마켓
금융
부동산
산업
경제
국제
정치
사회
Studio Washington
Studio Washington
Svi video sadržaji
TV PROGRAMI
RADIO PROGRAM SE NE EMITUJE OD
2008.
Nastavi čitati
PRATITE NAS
══════
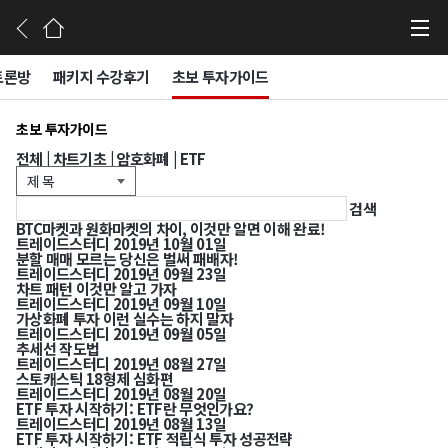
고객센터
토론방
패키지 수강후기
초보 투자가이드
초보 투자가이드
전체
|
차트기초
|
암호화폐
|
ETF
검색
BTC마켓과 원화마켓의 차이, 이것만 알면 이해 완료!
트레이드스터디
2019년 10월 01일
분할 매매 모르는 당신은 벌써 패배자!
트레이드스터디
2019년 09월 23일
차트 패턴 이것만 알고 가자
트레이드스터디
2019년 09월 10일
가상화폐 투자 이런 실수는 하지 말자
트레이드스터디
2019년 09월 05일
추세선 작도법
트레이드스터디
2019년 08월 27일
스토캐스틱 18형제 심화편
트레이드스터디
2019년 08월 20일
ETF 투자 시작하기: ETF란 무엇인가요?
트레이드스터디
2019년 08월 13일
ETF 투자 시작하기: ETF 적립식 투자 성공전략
══════
> Aim of the exercise: Gather every line of the data above that contains the string "시작하기", and copy each of those lines in full.

> Answer box:
ETF 투자 시작하기: ETF란 무엇인가요?
ETF 투자 시작하기: ETF 적립식 투자 성공전략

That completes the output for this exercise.